Ce moment de transition formelle dans la peinture correspond donc également à un moment de transition professionnelle. Notons que T1954-16 n’est pas la seule de ces premières pièces « palmées » à intégrer très rapidement une institution :
T1955-11 est achetée elle aussi en 1955, au Brésil, par le Museu de Arte Moderna de Rio de Janeiro.
À partir de 1956, la galerie de France assure la représentation de Hartung et s’occupe de faire entrer des œuvres récentes dans des institutions, notamment en Allemagne, parfois en s’associant à des galeristes locaux.
T1955-17 et sa suivante T1955-18 intègrent toutes deux en 1957 deux grandes collections allemandes :
la Kunsthalle de Hambourg et le Museum Folkwang d’Essen.
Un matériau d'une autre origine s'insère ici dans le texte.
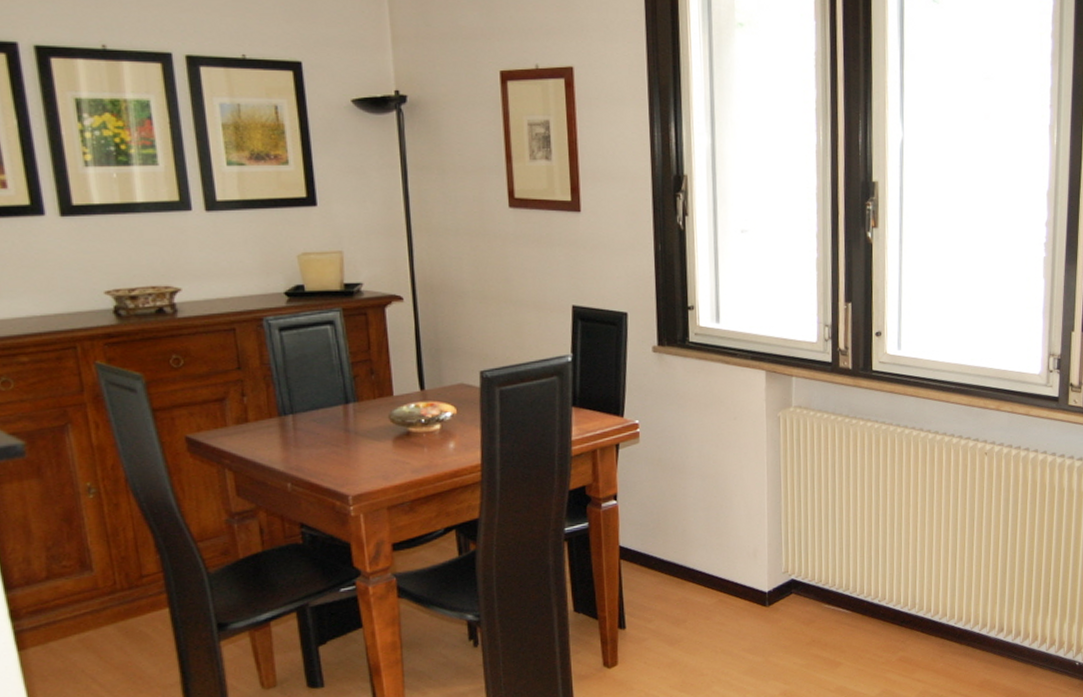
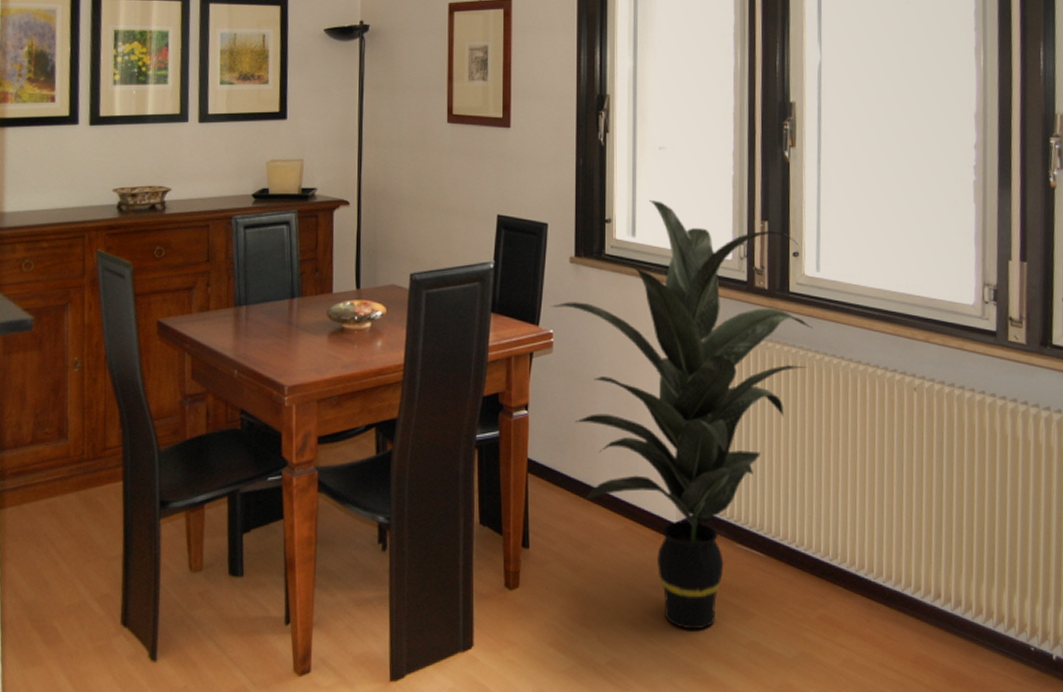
indoor plant: none [635,284,894,684] -> present [551,199,813,630]

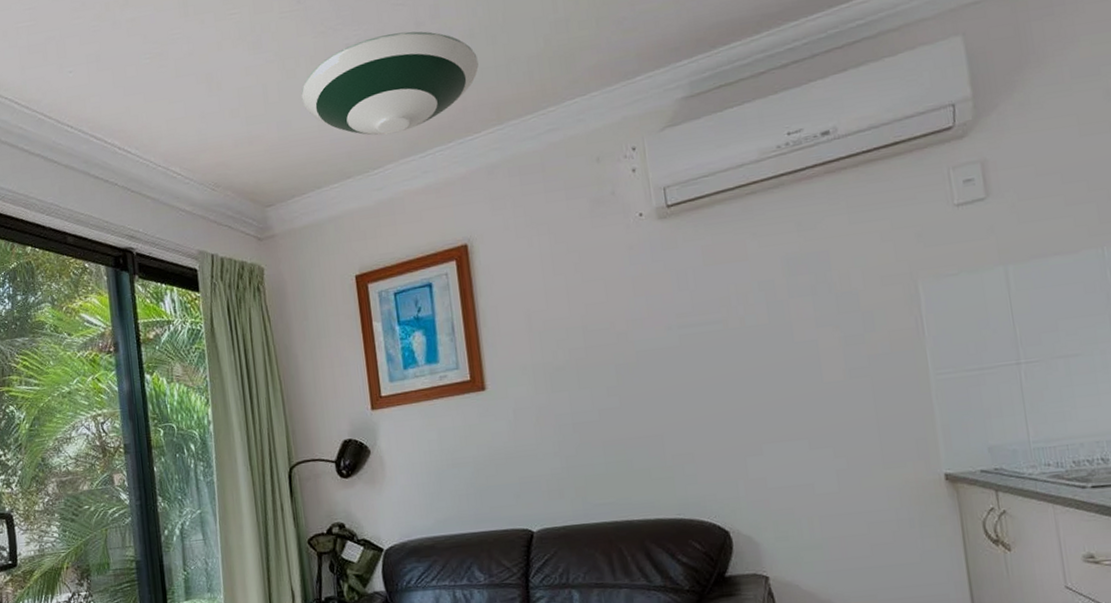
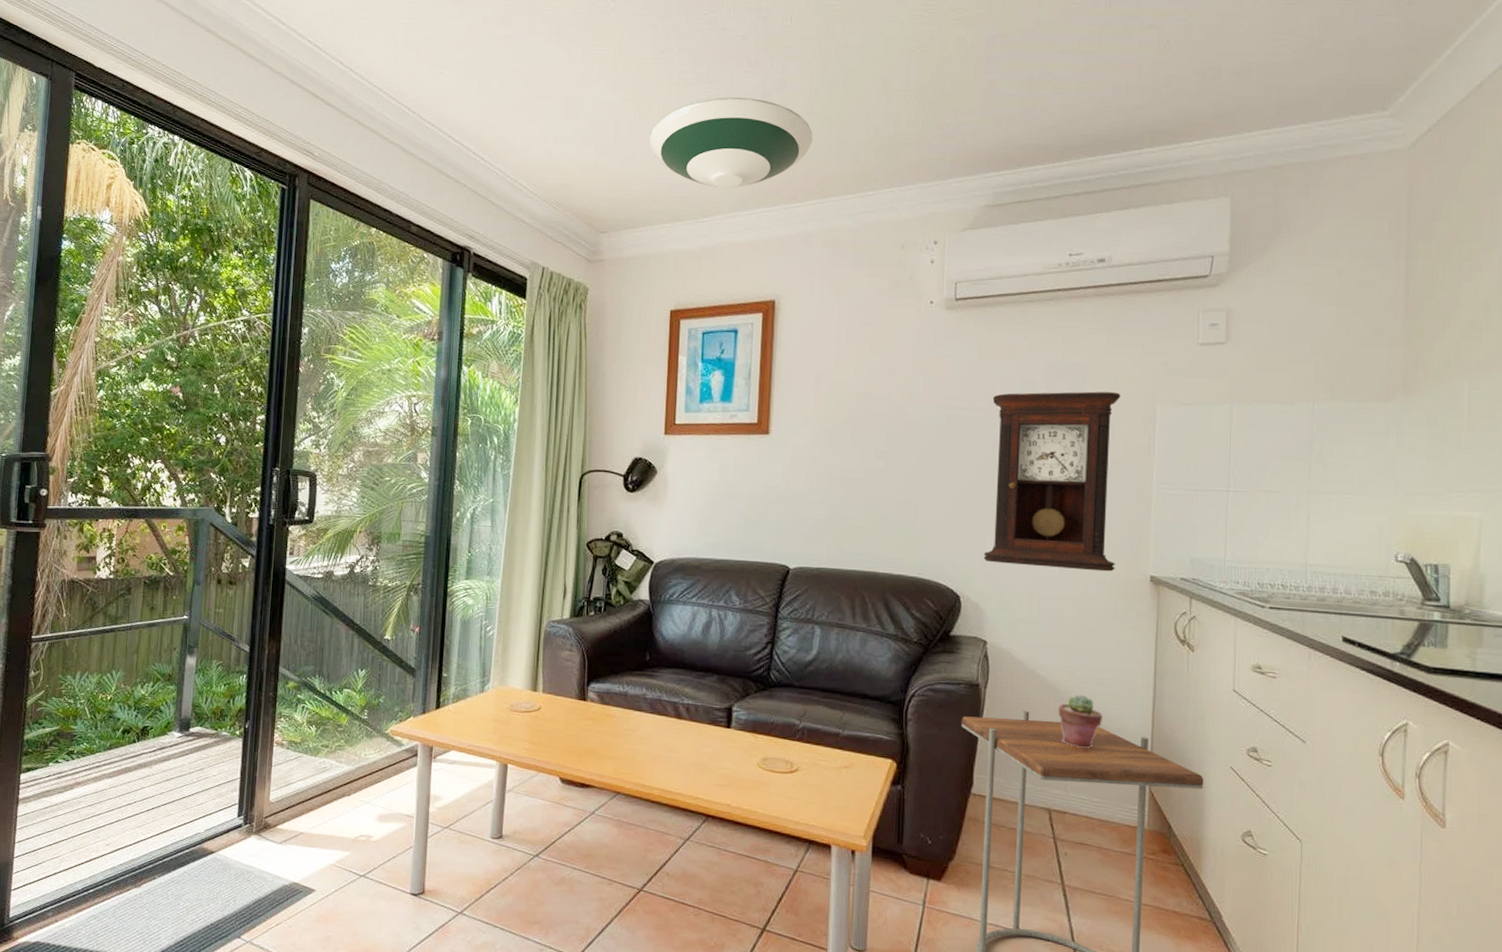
pendulum clock: none [727,276,902,489] -> present [983,391,1121,572]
C’est aussi le cas de T1957-15 qui entre à la Neue Nationalgalerie de Berlin en 1958. La documentation de l’exposition « Hans Hartung, Peintures récentes »,
organisée en novembre-décembre 1956, témoigne du travail de diffusion de la galerie de Myriam Prévot et Gildo Caputo.
Sur les 19 grandes peintures de 1955-1956 exposées, 8 appartiennent aujourd’hui à des collections publiques. L’analyse de leur historique met en évidence les connexions de la galerie de France avec de grands collectionneurs.
Dès 1959, T1956-22 est cédée au Zurichois Hans Bechtler et intégrera le musée ouvert en 2010 par son fils,
Andreas Bechtler, à Charlotte, aux États-Unis ; T1956-25 est vendue à Sonja Henie et Niels Onstad dont le centre d’art est inauguré en Norvège en 1968. T1956-12 entre au Harvard Art Museums/Fogg Museum de Boston en 1963 via
la collection du producteur de cinéma et philanthrope Joseph H. Hazen.
Également cédées dans les années 1960, citons T1956-10 et T1956-16, possessions du Sprengel Museum de Hanovre depuis sa création en 1979 ou T1956-21, achetée en 1963 par le musée Wallraf-Richartz de Cologne et intégrée à la
collection du musée Ludwig en 1976. Dans les années 1970, T1956-19
entre à la Galleria Nazionale d'Arte Moderna e Contemporanea de Rome et T1956-14 est offerte par la galerie au Musée national d’art moderne de Paris.
L’entrée rapide dans les collections des œuvres des années 1950 constitue un moment paradoxal dans la réception de Hartung, alors associé à une abstraction « lyrique », louée pour la liberté de son geste : les peintures des années 1950,
dont le motif a été soigneusement dessiné dans ses contours puis rempli
(comme le montrent les fonds d’atelier conservés par la Fondation Hartung-Bergman), témoignent plus que jamais de cette distanciation du geste par la mise au carreau. Il faudra attendre le décès de l’artiste pour que soit mise en évidence
la systématicité de sa méthode. Signe de cette perspective renouvelée
sur sa production, c’est dans les années 2000 que des encres de Chine de 1955-1956 intègrent des collections publiques, à l’instar des 24 pièces offertes par la Fondation Hartung-Bergman au musée Picasso d’Antibes en 2001.
Il ne s’agit donc plus de mettre en valeur une œuvre unique dans une présence hiératique
mais bien de montrer la vigueur de la production qui s’épanouit dans la sérialité.
L’engouement des musées pour la peinture de Hartung dans la décennie d’après-guerre et la mise en valeur posthume de sa pratique de l’encre expliquent l’importance du nombre de pièces des années 1950 dans les collections
publiques mondiales. Il s’agit d’un corpus qui n’aura pas été modelé
par l’artiste lui-même, pourtant connu pour son souci d’une juste postérité qu’il n’aura de cesse d’affiner, notamment par des donations. Très significativement, seules trois pièces de la décennie de 1950 présentes
dans les institutions - datant de 1954 - sont des dons de l’artiste.
Aurait-il déjà laissé partir trop de ses chefs-d’œuvre de la décennie pour qu’il soit utile d’en offrir ? Les années 1950 marquent une période de réussite soudaine et exponentielle - vécue par l’artiste dans
une ambivalence certaine, entre désir de diffusion et sentiment de perte - et témoignent de ce moment
de création particulier où se bousculent succès public, critique et commercial, ruptures sentimentales et professionnelles, prenant l’artiste de court, dans sa fulgurante échappée.